During a Garrison Institute retreat she was leading over the weekend, critically-acclaimed and award-winning vocalist Meredith Monk performed in front of almost 200 people in the Institute’s Meditation Hall on Saturday night.
She performed a song from an opera, and then talked about her creative process. Her works often lack words, but not heart or understanding. For her piece Impermanence, she spoke about working with people in hospice and finding reflections of permanence and impermanence in each of them. She described how she lost her partner of 22 years and drew from her deep well of pain to create a vulnerable, true work.
While talking about the process behind her newest work, Cellular Songs, she explained that it all started when she was contemplating the cell—the building block of all life. She began to imagine layers and mutations, and how to create a “texture” of sound, removed from any one voice, yet encompassing the voices of the performers. When it is finally completed, it will be performed in March of 2018.

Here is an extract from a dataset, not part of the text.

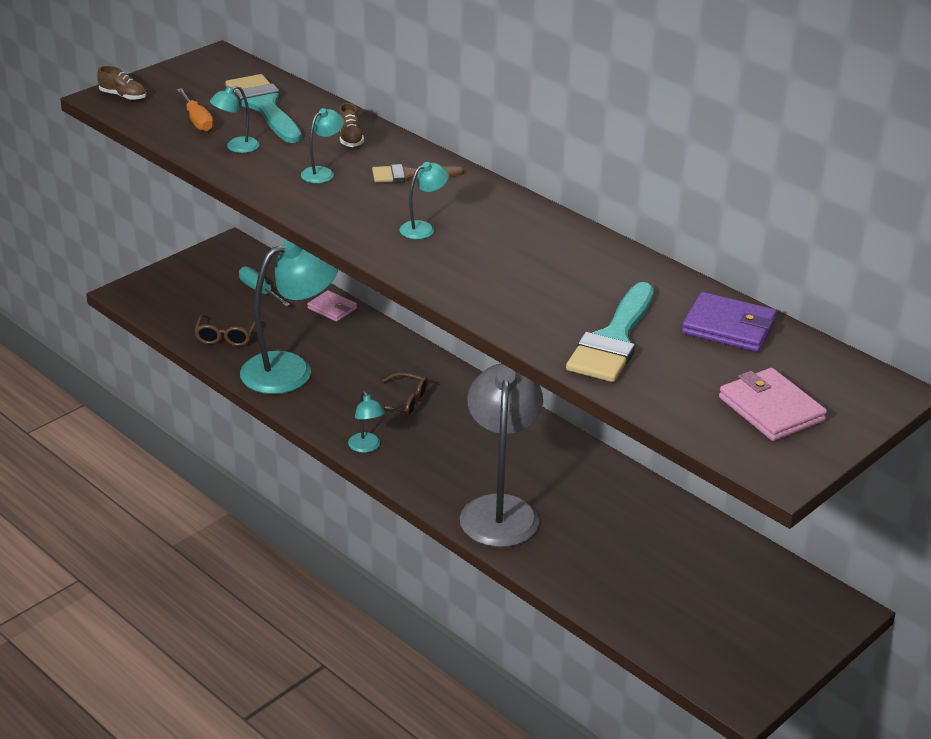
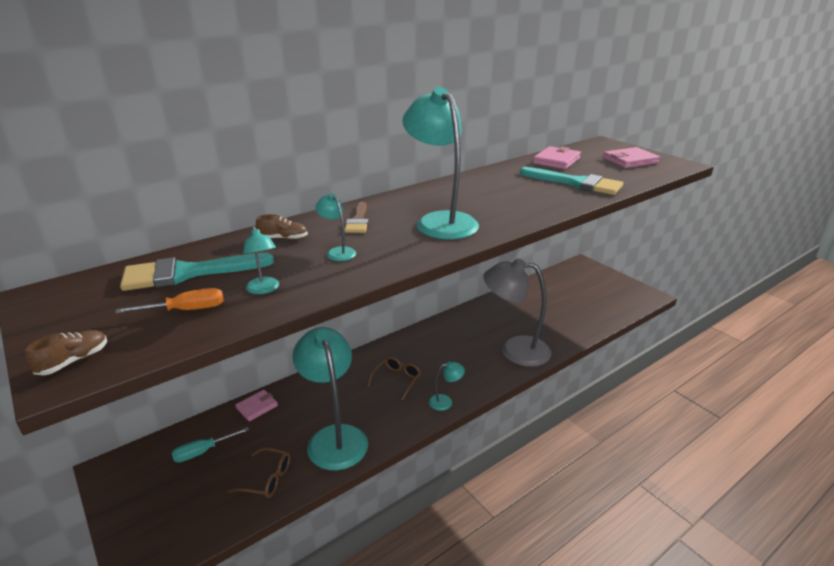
camera: 80 degrees left, 5 degrees down
(423, 228) = (440, 221): turquoise lamp -> turquoise lamp, size x2.34
(728, 327) = (556, 161): purple wallet -> pink wallet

As a practicing Buddhist, Monk views her vocal practice on the same level as her spiritual practice. During her talk, she suggested that her meditation practice, which focuses on breathing and the breath, has informed her voice work. The audience could hear this during her performance, when her voice cut through the crowded Meditation Hall and sounded almost as if she were chanting. Her voice was piercing, and, while contemplating the sound of it in silence, it felt as if we were involved in an act of transmission.
Monk’s performance was spacious, as if we were all being given room to breathe. It was a charged atmosphere, energetic and exciting, and, at times, playful. There was a humor in the performance, a wink and nod during some moments, as if Monk were encouraging us to smile, enjoy ourselves, be present, and happy.